Results: We enrolled 106/163 (65.0%) patients. 1 patient was excluded due to treatment with an ineligible therapy. Patients had a median age of 73 years (range: 65-99, 38.1% >75, 21.9% >=80); most were male gender (64.8%), White race (96.2%), and married/with a life partner (72.4%). The most common lymphoma subtypes were DLBCL (73.0%), DLBCL/high grade B-cell lymphoma with MYC and BCL2 translocations (12.4%), and mantle cell lymphoma (10.5%). The majority (56/104, 53.8%) had an age-adjusted IPI of 2 or 3, over a third (34.3%) had a CCI score of 2+, and 82.9% had an Eastern Cooperative Oncology Group performance status (ECOG PS) of 0-1. 45.7% (48/105) had a VES-13 score of 3+. 40.0%, 9.5%, and 50.5% were fit, unfit, and frail, respectively, on CGA. QOL, depression, anxiety, and physical symptoms all improved over time (Figure 1). QOL improved regardless of age group, VES-13 category (<3 vs 3+), or CGA result (Figure 1). Compared to other patients, those 80+ years with either VES-13 score 3+ (β= -2.90, p=0.045) or frail on CGA (β= -3.68, p=0.007) had a worse QOL trajectory. Income > $50,000 annually (β=2.41; p=0.041) was associated with better QOL trajectory. VES-13 score of 3+ (HR=6.08; p=0.014) and frail on CGA (HR=5.20; p=0.028) were both associated with worse survival. Of those with follow up (N=66), 8 died within 1 year (1-year OS=87.9%), all of whom were both frail on CGA and had VES-13 score 3+. 25.8% (8/31) of the CGA frail patients and 28.6% (8/28) of those with VES-13 3+ died within 1 year. VES-13 score (OR=1.16, p=0.028) was associated with greater likelihood of unplanned hospitalization.
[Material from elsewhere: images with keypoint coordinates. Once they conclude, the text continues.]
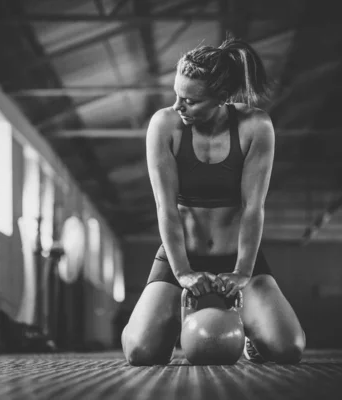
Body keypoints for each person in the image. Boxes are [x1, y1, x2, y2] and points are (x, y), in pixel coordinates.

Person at [121, 37, 306, 365]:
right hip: (181, 259)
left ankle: (252, 336)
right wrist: (183, 274)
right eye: (176, 95)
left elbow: (253, 208)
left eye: (190, 101)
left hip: (237, 259)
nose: (178, 106)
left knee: (289, 347)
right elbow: (166, 209)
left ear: (221, 98)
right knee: (139, 352)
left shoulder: (255, 126)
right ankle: (170, 329)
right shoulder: (164, 126)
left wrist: (242, 273)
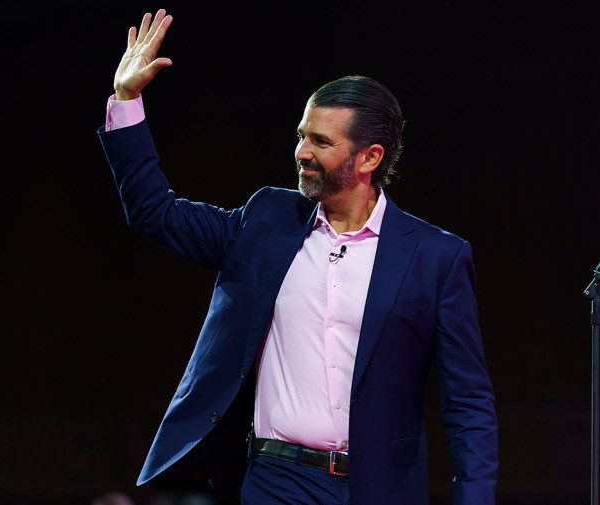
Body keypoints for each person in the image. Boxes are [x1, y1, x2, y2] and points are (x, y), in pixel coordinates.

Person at [97, 9, 498, 505]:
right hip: (274, 478)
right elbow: (154, 213)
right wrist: (127, 100)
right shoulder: (264, 220)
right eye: (301, 135)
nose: (301, 152)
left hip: (378, 489)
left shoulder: (437, 256)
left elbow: (469, 404)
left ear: (369, 157)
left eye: (321, 142)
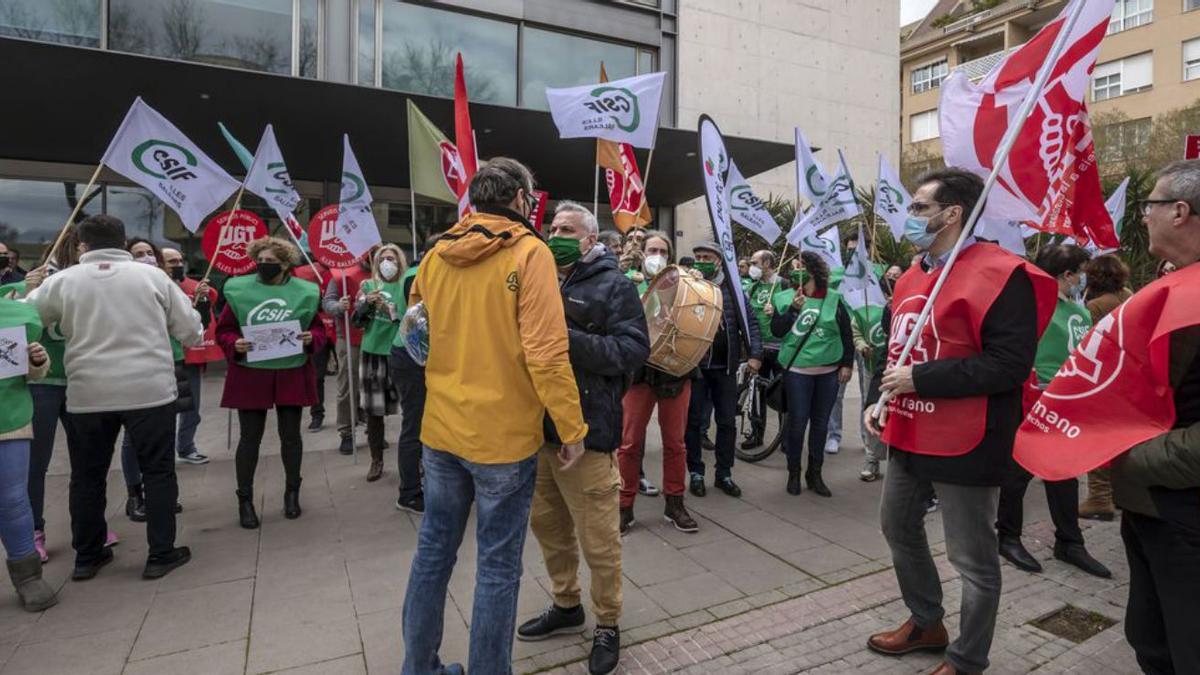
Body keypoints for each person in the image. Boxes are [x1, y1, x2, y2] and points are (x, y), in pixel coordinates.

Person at [863, 169, 1056, 675]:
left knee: (972, 557)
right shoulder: (911, 275)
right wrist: (879, 398)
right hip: (908, 427)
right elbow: (899, 349)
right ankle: (926, 621)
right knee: (897, 527)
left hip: (968, 439)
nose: (909, 218)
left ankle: (968, 659)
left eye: (919, 208)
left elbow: (1009, 365)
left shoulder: (1003, 273)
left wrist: (921, 378)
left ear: (952, 214)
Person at [401, 158, 588, 675]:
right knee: (498, 566)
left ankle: (418, 668)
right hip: (504, 440)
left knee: (433, 554)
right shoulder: (531, 253)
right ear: (522, 201)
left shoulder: (436, 255)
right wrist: (571, 429)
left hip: (442, 430)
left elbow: (416, 333)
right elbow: (548, 355)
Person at [26, 214, 203, 581]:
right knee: (157, 471)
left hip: (88, 393)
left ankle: (87, 557)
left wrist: (52, 319)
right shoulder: (152, 277)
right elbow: (189, 331)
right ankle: (160, 553)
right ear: (123, 244)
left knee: (87, 476)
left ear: (81, 246)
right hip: (149, 390)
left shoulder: (63, 281)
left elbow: (28, 318)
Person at [519, 202, 649, 675]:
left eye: (567, 229)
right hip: (537, 433)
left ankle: (608, 621)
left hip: (589, 435)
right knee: (550, 529)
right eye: (552, 227)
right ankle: (567, 604)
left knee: (598, 540)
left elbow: (632, 351)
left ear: (590, 240)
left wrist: (566, 337)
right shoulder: (537, 278)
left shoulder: (613, 286)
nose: (556, 234)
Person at [1108, 160, 1200, 673]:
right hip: (1149, 506)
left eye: (1151, 207)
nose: (1143, 218)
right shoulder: (1167, 284)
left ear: (1180, 212)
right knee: (1151, 639)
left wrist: (1128, 454)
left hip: (1184, 509)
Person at [995, 244, 1110, 579]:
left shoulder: (1079, 310)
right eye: (1082, 270)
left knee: (1063, 473)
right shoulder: (1029, 305)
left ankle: (1070, 541)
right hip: (1030, 400)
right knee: (1018, 473)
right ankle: (1008, 536)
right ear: (1067, 274)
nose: (1085, 277)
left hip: (1066, 401)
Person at [217, 237, 325, 528]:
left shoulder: (306, 291)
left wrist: (310, 339)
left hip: (290, 371)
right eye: (260, 261)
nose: (264, 266)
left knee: (291, 436)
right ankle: (245, 500)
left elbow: (318, 328)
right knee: (249, 438)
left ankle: (292, 493)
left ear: (286, 263)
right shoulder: (238, 289)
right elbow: (224, 329)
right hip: (252, 373)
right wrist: (234, 343)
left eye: (271, 262)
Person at [618, 232, 699, 535]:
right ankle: (623, 505)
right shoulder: (627, 282)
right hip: (638, 372)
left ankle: (675, 503)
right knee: (628, 443)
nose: (657, 255)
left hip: (674, 370)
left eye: (663, 251)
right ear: (642, 252)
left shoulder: (684, 287)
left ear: (670, 256)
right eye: (652, 249)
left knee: (675, 443)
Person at [769, 252, 853, 496]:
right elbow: (777, 330)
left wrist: (847, 363)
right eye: (794, 266)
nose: (796, 270)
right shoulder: (785, 297)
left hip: (828, 373)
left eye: (801, 265)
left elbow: (846, 333)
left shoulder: (834, 299)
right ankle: (793, 472)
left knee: (820, 424)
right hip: (797, 372)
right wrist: (793, 311)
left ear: (814, 270)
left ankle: (814, 473)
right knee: (797, 423)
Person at [685, 242, 762, 498]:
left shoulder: (735, 288)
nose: (701, 260)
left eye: (707, 256)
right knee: (694, 422)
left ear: (719, 260)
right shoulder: (689, 285)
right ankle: (696, 472)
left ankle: (724, 473)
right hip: (696, 367)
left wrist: (755, 354)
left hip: (725, 367)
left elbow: (750, 322)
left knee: (727, 422)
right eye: (698, 256)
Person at [0, 295, 57, 610]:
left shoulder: (19, 314)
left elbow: (34, 373)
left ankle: (28, 578)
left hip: (8, 419)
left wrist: (36, 360)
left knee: (13, 501)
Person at [1077, 254, 1132, 521]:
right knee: (1120, 438)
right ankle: (1121, 493)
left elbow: (1087, 343)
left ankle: (1099, 497)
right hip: (1128, 375)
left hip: (1103, 376)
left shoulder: (1096, 306)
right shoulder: (1128, 295)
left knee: (1098, 436)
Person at [389, 235, 437, 514]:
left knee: (423, 423)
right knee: (415, 425)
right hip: (413, 357)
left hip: (412, 354)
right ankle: (409, 493)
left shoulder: (413, 273)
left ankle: (427, 482)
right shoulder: (419, 275)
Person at [352, 244, 406, 482]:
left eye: (392, 258)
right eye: (383, 259)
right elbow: (357, 322)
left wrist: (392, 311)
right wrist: (365, 305)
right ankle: (376, 459)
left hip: (398, 351)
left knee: (412, 409)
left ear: (400, 262)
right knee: (374, 411)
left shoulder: (406, 286)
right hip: (373, 351)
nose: (387, 262)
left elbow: (411, 321)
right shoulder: (367, 286)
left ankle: (415, 459)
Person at [162, 246, 216, 465]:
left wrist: (202, 300)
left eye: (179, 260)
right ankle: (162, 453)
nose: (178, 265)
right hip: (159, 358)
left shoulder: (195, 287)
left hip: (188, 358)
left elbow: (203, 322)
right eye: (171, 262)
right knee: (161, 411)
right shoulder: (148, 286)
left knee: (191, 406)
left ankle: (186, 447)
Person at [741, 249, 790, 450]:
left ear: (768, 263)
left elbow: (795, 313)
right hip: (759, 348)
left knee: (783, 393)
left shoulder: (784, 285)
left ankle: (785, 437)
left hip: (781, 348)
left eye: (755, 262)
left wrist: (778, 312)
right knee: (756, 393)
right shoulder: (752, 288)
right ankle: (756, 433)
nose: (752, 266)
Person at [322, 256, 371, 454]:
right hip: (349, 336)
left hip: (376, 336)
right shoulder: (341, 274)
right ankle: (347, 432)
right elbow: (327, 302)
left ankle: (375, 429)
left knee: (374, 385)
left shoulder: (385, 272)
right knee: (348, 385)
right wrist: (338, 306)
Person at [293, 256, 334, 431]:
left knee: (351, 374)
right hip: (317, 328)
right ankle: (317, 414)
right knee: (317, 376)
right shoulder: (302, 272)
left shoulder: (345, 269)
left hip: (342, 327)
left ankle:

Conclusion: Older adults with aggressive NHL often experience improvement in QOL and other PROs with treatment, even across age and frailty categories. VES-13 score and CGA identify patient groups at high risk for early death and poor QOL trajectory, for whom novel therapies and supportive care interventions are warranted. Higher VES-13 score is also associated with higher risk of unplanned hospitalization. Routine assessment of VES-13 and CGA has high potential for early identification of high risk patients and implementation of appropriate interventions.

Disclosures: Johnson: ADC Therapeutics: Consultancy; Incyte: Consultancy, Research Funding; AstraZeneca: Consultancy, Research Funding; Medically Home: Research Funding; Abbvie: Consultancy; Seagen: Consultancy; Bristol Myers Squibb: Consultancy. Newcomb: Timedoc: Divested equity in a private or publicly-traded company in the past 24 months; Vertex: Current equity holder in publicly-traded company, Other: Spouse employment. El-Jawahri: Novartis: Consultancy; Incyte Corporation: Consultancy; GSK: Consultancy.